Data listing:
————
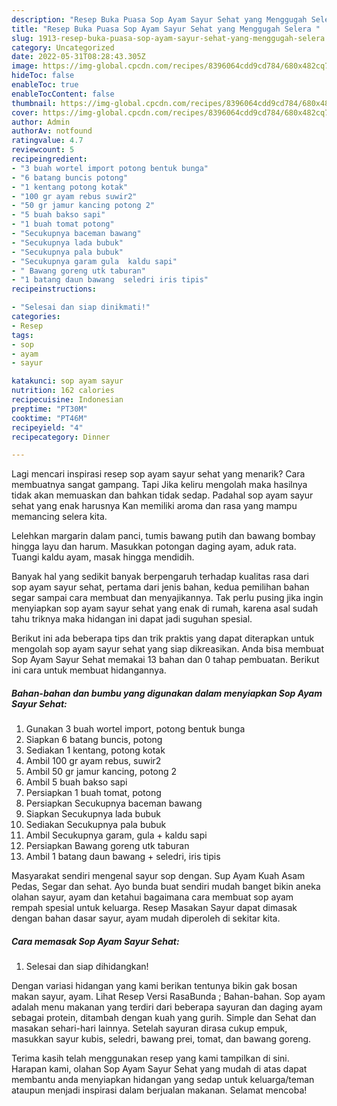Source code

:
 ```yaml
---
description: "Resep Buka Puasa Sop Ayam Sayur Sehat yang Menggugah Selera "
title: "Resep Buka Puasa Sop Ayam Sayur Sehat yang Menggugah Selera "
slug: 1913-resep-buka-puasa-sop-ayam-sayur-sehat-yang-menggugah-selera
category: Uncategorized
date: 2022-05-31T08:28:43.305Z
image: https://img-global.cpcdn.com/recipes/8396064cdd9cd784/680x482cq70/sop-ayam-sayur-sehat-foto-resep-utama.jpg
hideToc: false
enableToc: true
enableTocContent: false
thumbnail: https://img-global.cpcdn.com/recipes/8396064cdd9cd784/680x482cq70/sop-ayam-sayur-sehat-foto-resep-utama.jpg
cover: https://img-global.cpcdn.com/recipes/8396064cdd9cd784/680x482cq70/sop-ayam-sayur-sehat-foto-resep-utama.jpg
author: Admin
authorAv: notfound
ratingvalue: 4.7
reviewcount: 5
recipeingredient:
- "3 buah wortel import potong bentuk bunga"
- "6 batang buncis potong"
- "1 kentang potong kotak"
- "100 gr ayam rebus suwir2"
- "50 gr jamur kancing potong 2"
- "5 buah bakso sapi"
- "1 buah tomat potong"
- "Secukupnya baceman bawang"
- "Secukupnya lada bubuk"
- "Secukupnya pala bubuk"
- "Secukupnya garam gula  kaldu sapi"
- " Bawang goreng utk taburan"
- "1 batang daun bawang  seledri iris tipis"
recipeinstructions:

- "Selesai dan siap dinikmati!"
categories:
- Resep
tags:
- sop
- ayam
- sayur

katakunci: sop ayam sayur 
nutrition: 162 calories
recipecuisine: Indonesian
preptime: "PT30M"
cooktime: "PT46M"
recipeyield: "4"
recipecategory: Dinner

---
```



Lagi mencari inspirasi resep sop ayam sayur sehat yang menarik? Cara membuatnya sangat gampang. Tapi Jika keliru mengolah maka hasilnya tidak akan memuaskan dan bahkan tidak sedap. Padahal sop ayam sayur sehat yang enak harusnya Kan memiliki aroma dan rasa yang mampu memancing selera kita.


Lelehkan margarin dalam panci, tumis bawang putih dan bawang bombay hingga layu dan harum. Masukkan potongan daging ayam, aduk rata. Tuangi kaldu ayam, masak hingga mendidih.

Banyak hal yang sedikit banyak berpengaruh terhadap kualitas rasa dari sop ayam sayur sehat, pertama dari jenis bahan, kedua pemilihan bahan segar sampai cara membuat dan menyajikannya. Tak perlu pusing jika ingin menyiapkan sop ayam sayur sehat yang enak di rumah, karena asal sudah tahu triknya maka hidangan ini dapat jadi suguhan spesial.


Berikut ini ada beberapa tips dan trik praktis yang dapat diterapkan untuk mengolah sop ayam sayur sehat yang siap dikreasikan. Anda bisa membuat Sop Ayam Sayur Sehat memakai 13 bahan dan 0 tahap pembuatan. Berikut ini cara untuk membuat hidangannya.

<!--inarticleads1-->

##### Bahan-bahan dan bumbu yang digunakan dalam menyiapkan Sop Ayam Sayur Sehat:

1. Gunakan 3 buah wortel import, potong bentuk bunga
1. Siapkan 6 batang buncis, potong
1. Sediakan 1 kentang, potong kotak
1. Ambil 100 gr ayam rebus, suwir2
1. Ambil 50 gr jamur kancing, potong 2
1. Ambil 5 buah bakso sapi
1. Persiapkan 1 buah tomat, potong
1. Persiapkan Secukupnya baceman bawang
1. Siapkan Secukupnya lada bubuk
1. Sediakan Secukupnya pala bubuk
1. Ambil Secukupnya garam, gula + kaldu sapi
1. Persiapkan  Bawang goreng utk taburan
1. Ambil 1 batang daun bawang + seledri, iris tipis


Masyarakat sendiri mengenal sayur sop dengan. Sup Ayam Kuah Asam Pedas, Segar dan sehat. Ayo bunda buat sendiri mudah banget bikin aneka olahan sayur, ayam dan ketahui bagaimana cara membuat sop ayam rempah spesial untuk keluarga. Resep Masakan Sayur dapat dimasak dengan bahan dasar sayur, ayam mudah diperoleh di sekitar kita. 

<!--inarticleads2-->

##### Cara memasak Sop Ayam Sayur Sehat:


1. Selesai dan siap dihidangkan!

Dengan variasi hidangan yang kami berikan tentunya bikin gak bosan makan sayur, ayam. Lihat Resep Versi RasaBunda ; Bahan-bahan. Sop ayam adalah menu makanan yang terdiri dari beberapa sayuran dan daging ayam sebagai protein, ditambah dengan kuah yang gurih. Simple dan Sehat dan masakan sehari-hari lainnya. Setelah sayuran dirasa cukup empuk, masukkan sayur kubis, seledri, bawang prei, tomat, dan bawang goreng. 

Terima kasih telah menggunakan resep yang kami tampilkan di sini. Harapan kami, olahan Sop Ayam Sayur Sehat yang mudah di atas dapat membantu anda menyiapkan hidangan yang sedap untuk keluarga/teman ataupun menjadi inspirasi dalam berjualan makanan. Selamat mencoba!
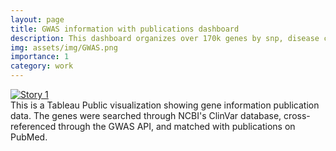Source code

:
 ```yaml
---
layout: page
title: GWAS information with publications dashboard
description: This dashboard organizes over 170k genes by snp, disease category, or search term.
img: assets/img/GWAS.png
importance: 1
category: work
---
```


<!-- Gene Information Publication Tableau Dashboard -->
<div class="row justify-content-center">
    <div class="col-12 mt-3 mt-md-0">
        <div class="tableau-container">
            <div class='tableauPlaceholder' id='viz1724292270074' style='position: relative'>
                <noscript>
                    <a href='#'>
                        <img alt='Story 1 ' src='https://public.tableau.com/static/images/78/783GW4MW4/1_rss.png' style='border: none' />
                    </a>
                </noscript>
                <object class='tableauViz' style='display:none;'>
                    <param name='host_url' value='https%3A%2F%2Fpublic.tableau.com%2F' />
                    <param name='embed_code_version' value='3' />
                    <param name='path' value='shared/783GW4MW4' />
                    <param name='toolbar' value='yes' />
                    <param name='static_image' value='https://public.tableau.com/static/images/78/783GW4MW4/1.png' />
                    <param name='animate_transition' value='yes' />
                    <param name='display_static_image' value='yes' />
                    <param name='display_spinner' value='yes' />
                    <param name='display_overlay' value='yes' />
                    <param name='display_count' value='yes' />
                    <param name='language' value='en-US' />
                </object>
            </div>
        </div>
    </div>
</div>
<div class="caption text-center">
    This is a Tableau Public visualization showing gene information publication data. The genes were searched through NCBI's ClinVar database, cross-referenced through the GWAS API, and matched with publications on PubMed.
</div>

<style>
    .tableau-container {
        width: 100%;
        max-width: 100%;
        margin: 0 auto;
        overflow: hidden;
    }
</style>

<script type='text/javascript'>
    function resizeViz() {
        var divElement = document.getElementById('viz1724292270074');
        var vizElement = divElement.getElementsByTagName('object')[0];
        vizElement.style.width = '100%';
        vizElement.style.height = (divElement.offsetWidth * 0.75) + 'px';
    }

    function loadTableauScript() {
        var scriptElement = document.createElement('script');
        scriptElement.src = 'https://public.tableau.com/javascripts/api/viz_v1.js';
        scriptElement.onload = function() {
            resizeViz();
            window.addEventListener('resize', resizeViz);
        };
        var divElement = document.getElementById('viz1724292270074');
        divElement.parentNode.insertBefore(scriptElement, divElement);
    }

    // Load the Tableau script after the page has fully loaded
    if (document.readyState !== 'loading') {
        loadTableauScript();
    } else {
        document.addEventListener('DOMContentLoaded', loadTableauScript);
    }
</script>

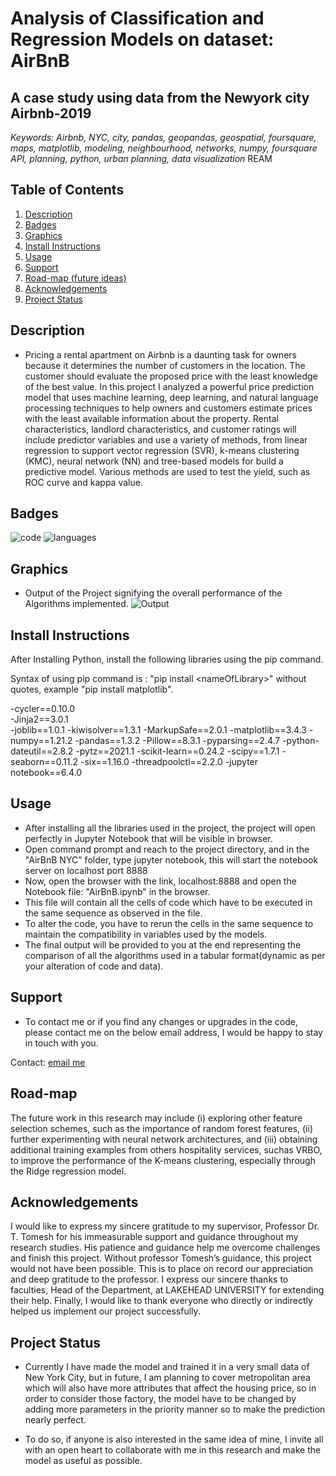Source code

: # Analysis of Classification and Regression Models on dataset: AirBnB

## A case study using data from the Newyork city Airbnb-2019

*Keywords: Airbnb, NYC, city, pandas, geopandas, geospatial, foursquare, maps, matplotlib, modeling, neighbourhood, networks, numpy, foursquare API, planning, python, urban planning, data visualization*
REAM

## Table of Contents

1. [Description](#Description)
2. [Badges](#Badges)
3. [Graphics](#Graphics)
4. [Install Instructions](#Install-Instructions)
5. [Usage](#Usage)
6. [Support](#Support)
7. [Road-map (future ideas)](#Road-map)
8. [Acknowledgements](#Acknowledgements)
9. [Project Status](#Project-Status)

## Description

- Pricing a rental apartment on Airbnb is a daunting task
for owners because it determines the number of customers
in the location. The customer should evaluate the proposed
price with the least knowledge of the best value. In this
project I analyzed a powerful price prediction model that
uses machine learning, deep learning, and natural language
processing techniques to help owners and customers
estimate prices with the least available information about
the property. Rental characteristics, landlord characteristics,
and customer ratings will include predictor variables and
use a variety of methods, from linear regression to support
vector regression (SVR), k-means clustering (KMC), neural
network (NN) and tree-based models for build a predictive
model. Various methods are used to test the yield, such as
ROC curve and kappa value.

## Badges
![code](https://img.shields.io/badge/Python-3.7-green)
![languages](https://img.shields.io/badge/Languages-1-blue)


## Graphics
- Output of the Project signifying the overall performance of the Algorithms implemented.
![Output](https://github.com/Akash09091999/Research_Methodology_Airbnb/blob/main/Output/Result.png)

## Install Instructions
After Installing Python, install the following libraries using the pip command. 

Syntax of using pip command is : "pip install \<nameOfLibrary\>" without quotes, example "pip install matplotlib".

-cycler==0.10.0 <br />
-Jinja2==3.0.1 <br />
-joblib==1.0.1
-kiwisolver==1.3.1
-MarkupSafe==2.0.1
-matplotlib==3.4.3
-numpy==1.21.2
-pandas==1.3.2
-Pillow==8.3.1
-pyparsing==2.4.7
-python-dateutil==2.8.2
-pytz==2021.1
-scikit-learn==0.24.2
-scipy==1.7.1
-seaborn==0.11.2
-six==1.16.0
-threadpoolctl==2.2.0
-jupyter notebook==6.4.0

## Usage
- After installing all the libraries used in the project, the project will open perfectly in Jupyter Notebook that will be visible in browser.
- Open command prompt and reach to the project directory, and in the "AirBnB NYC" folder, type jupyter notebook, this will start the notebook server on localhost port 8888
- Now, open the browser with the link, localhost:8888 and open the Notebook file: "AirBnB.ipynb" in the browser.
- This file will contain all the cells of code which have to be executed in the same sequence as observed in the file.
- To alter the code, you have to rerun the cells in the same sequence to maintain the compatibility in variables used by the models.
- The final output will be provided to you at the end representing the comparison of all the algorithms used in a tabular format(dynamic as per your alteration of code and data).

## Support

- To contact me or if you find any changes or upgrades in the code, please contact me on the below email address, I would be happy to stay in touch with you.

Contact: [email me](mailto:alakhan1@lakeheadu.ca)

## Road-map
The future work in this research may include (i) exploring other  feature  selection  schemes,  such  as  the  importance of  random  forest  features,  (ii)  further  experimenting  with neural  network  architectures,  and  (iii)  obtaining  additional training   examples   from   others   hospitality   services,   suchas  VRBO,  to  improve  the  performance  of  the  K-means clustering, especially through the Ridge regression model.

## Acknowledgements
I   would   like   to   express   my   sincere   gratitude   to   my supervisor,  Professor  Dr.  T.  Tomesh  for  his  immeasurable support  and  guidance  throughout  my  research  studies.  His patience  and  guidance  help  me  overcome  challenges  and finish  this  project.  Without  professor  Tomesh’s  guidance, this   project   would   not   have   been   possible.   This   is   to place  on  record  our  appreciation  and  deep  gratitude  to  the professor.  I  express  our  sincere  thanks  to  faculties,  Head of   the   Department,   at   LAKEHEAD   UNIVERSITY   for extending their help. Finally, I would like to thank everyone who  directly  or  indirectly  helped  us  implement  our  project successfully.

## Project Status

- Currently I have made the model and trained it in a very small data of New York City, but in future, I am planning to cover metropolitan area which will also have more attributes that affect the housing price, so in order to consider those factory, the model have to be changed by adding more parameters in the priority manner so to make the prediction nearly perfect.

- To do so, if anyone is also interested in the same idea of mine, I invite all with an open heart to collaborate with me in this research and make the model as useful as possible.












​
————
Task prompt: Return the span of lines in the data above that opens at the line with "-scikit-learn==0.24.2" and closes at the line with "- After installing", exactly, ends included, nothing else.

Final answer:
-scikit-learn==0.24.2
-scipy==1.7.1
-seaborn==0.11.2
-six==1.16.0
-threadpoolctl==2.2.0
-jupyter notebook==6.4.0

## Usage
- After installing all the libraries used in the project, the project will open perfectly in Jupyter Notebook that will be visible in browser.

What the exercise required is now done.